↓

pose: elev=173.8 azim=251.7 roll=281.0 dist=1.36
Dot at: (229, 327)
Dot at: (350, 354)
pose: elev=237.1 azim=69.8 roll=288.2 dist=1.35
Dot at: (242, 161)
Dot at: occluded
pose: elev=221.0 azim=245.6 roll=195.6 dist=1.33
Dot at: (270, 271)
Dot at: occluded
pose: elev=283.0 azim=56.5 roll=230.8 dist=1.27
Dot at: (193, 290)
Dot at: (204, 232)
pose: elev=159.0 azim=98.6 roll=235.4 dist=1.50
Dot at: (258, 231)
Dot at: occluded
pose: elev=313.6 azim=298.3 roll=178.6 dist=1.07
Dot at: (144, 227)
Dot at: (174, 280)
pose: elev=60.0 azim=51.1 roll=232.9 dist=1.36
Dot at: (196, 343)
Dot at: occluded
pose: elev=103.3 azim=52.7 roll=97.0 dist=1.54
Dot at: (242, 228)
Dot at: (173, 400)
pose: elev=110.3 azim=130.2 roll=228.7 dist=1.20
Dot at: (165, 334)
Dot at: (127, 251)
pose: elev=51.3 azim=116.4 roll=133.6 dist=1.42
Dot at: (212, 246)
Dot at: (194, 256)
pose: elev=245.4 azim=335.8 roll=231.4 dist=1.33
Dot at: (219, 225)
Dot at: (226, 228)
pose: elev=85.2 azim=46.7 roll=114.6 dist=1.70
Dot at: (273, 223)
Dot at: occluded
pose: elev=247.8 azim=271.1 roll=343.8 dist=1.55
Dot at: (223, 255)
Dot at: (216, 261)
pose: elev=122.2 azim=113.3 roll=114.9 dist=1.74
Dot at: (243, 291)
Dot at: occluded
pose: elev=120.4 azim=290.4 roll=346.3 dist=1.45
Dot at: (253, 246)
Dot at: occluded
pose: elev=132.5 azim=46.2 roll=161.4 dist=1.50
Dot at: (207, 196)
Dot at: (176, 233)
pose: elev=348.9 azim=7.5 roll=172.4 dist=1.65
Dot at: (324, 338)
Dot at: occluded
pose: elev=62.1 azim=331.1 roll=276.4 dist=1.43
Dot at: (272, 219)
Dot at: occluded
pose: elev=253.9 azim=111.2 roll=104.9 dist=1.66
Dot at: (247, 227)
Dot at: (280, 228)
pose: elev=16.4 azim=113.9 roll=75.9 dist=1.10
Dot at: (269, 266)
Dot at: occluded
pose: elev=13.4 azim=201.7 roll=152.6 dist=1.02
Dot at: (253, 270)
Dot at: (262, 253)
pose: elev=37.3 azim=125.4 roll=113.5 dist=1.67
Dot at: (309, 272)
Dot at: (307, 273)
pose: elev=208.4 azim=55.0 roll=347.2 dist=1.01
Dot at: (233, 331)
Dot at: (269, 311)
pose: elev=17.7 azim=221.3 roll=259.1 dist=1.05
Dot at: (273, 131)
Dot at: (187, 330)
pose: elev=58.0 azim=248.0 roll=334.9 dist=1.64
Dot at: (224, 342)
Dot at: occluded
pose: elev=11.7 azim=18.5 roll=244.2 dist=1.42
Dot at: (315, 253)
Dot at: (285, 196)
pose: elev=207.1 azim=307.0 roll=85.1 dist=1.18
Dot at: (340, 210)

↑

> **GIVEN TASK**:
Substitute "view" for every "pose" in the listing above, and give all of its lines again with nothing else changed.

> **COMPLETED TASK**:
view: elev=173.8 azim=251.7 roll=281.0 dist=1.36
Dot at: (229, 327)
Dot at: (350, 354)
view: elev=237.1 azim=69.8 roll=288.2 dist=1.35
Dot at: (242, 161)
Dot at: occluded
view: elev=221.0 azim=245.6 roll=195.6 dist=1.33
Dot at: (270, 271)
Dot at: occluded
view: elev=283.0 azim=56.5 roll=230.8 dist=1.27
Dot at: (193, 290)
Dot at: (204, 232)
view: elev=159.0 azim=98.6 roll=235.4 dist=1.50
Dot at: (258, 231)
Dot at: occluded
view: elev=313.6 azim=298.3 roll=178.6 dist=1.07
Dot at: (144, 227)
Dot at: (174, 280)
view: elev=60.0 azim=51.1 roll=232.9 dist=1.36
Dot at: (196, 343)
Dot at: occluded
view: elev=103.3 azim=52.7 roll=97.0 dist=1.54
Dot at: (242, 228)
Dot at: (173, 400)
view: elev=110.3 azim=130.2 roll=228.7 dist=1.20
Dot at: (165, 334)
Dot at: (127, 251)
view: elev=51.3 azim=116.4 roll=133.6 dist=1.42
Dot at: (212, 246)
Dot at: (194, 256)
view: elev=245.4 azim=335.8 roll=231.4 dist=1.33
Dot at: (219, 225)
Dot at: (226, 228)
view: elev=85.2 azim=46.7 roll=114.6 dist=1.70
Dot at: (273, 223)
Dot at: occluded
view: elev=247.8 azim=271.1 roll=343.8 dist=1.55
Dot at: (223, 255)
Dot at: (216, 261)
view: elev=122.2 azim=113.3 roll=114.9 dist=1.74
Dot at: (243, 291)
Dot at: occluded
view: elev=120.4 azim=290.4 roll=346.3 dist=1.45
Dot at: (253, 246)
Dot at: occluded
view: elev=132.5 azim=46.2 roll=161.4 dist=1.50
Dot at: (207, 196)
Dot at: (176, 233)
view: elev=348.9 azim=7.5 roll=172.4 dist=1.65
Dot at: (324, 338)
Dot at: occluded
view: elev=62.1 azim=331.1 roll=276.4 dist=1.43
Dot at: (272, 219)
Dot at: occluded
view: elev=253.9 azim=111.2 roll=104.9 dist=1.66
Dot at: (247, 227)
Dot at: (280, 228)
view: elev=16.4 azim=113.9 roll=75.9 dist=1.10
Dot at: (269, 266)
Dot at: occluded
view: elev=13.4 azim=201.7 roll=152.6 dist=1.02
Dot at: (253, 270)
Dot at: (262, 253)
view: elev=37.3 azim=125.4 roll=113.5 dist=1.67
Dot at: (309, 272)
Dot at: (307, 273)
view: elev=208.4 azim=55.0 roll=347.2 dist=1.01
Dot at: (233, 331)
Dot at: (269, 311)
view: elev=17.7 azim=221.3 roll=259.1 dist=1.05
Dot at: (273, 131)
Dot at: (187, 330)
view: elev=58.0 azim=248.0 roll=334.9 dist=1.64
Dot at: (224, 342)
Dot at: occluded
view: elev=11.7 azim=18.5 roll=244.2 dist=1.42
Dot at: (315, 253)
Dot at: (285, 196)
view: elev=207.1 azim=307.0 roll=85.1 dist=1.18
Dot at: (340, 210)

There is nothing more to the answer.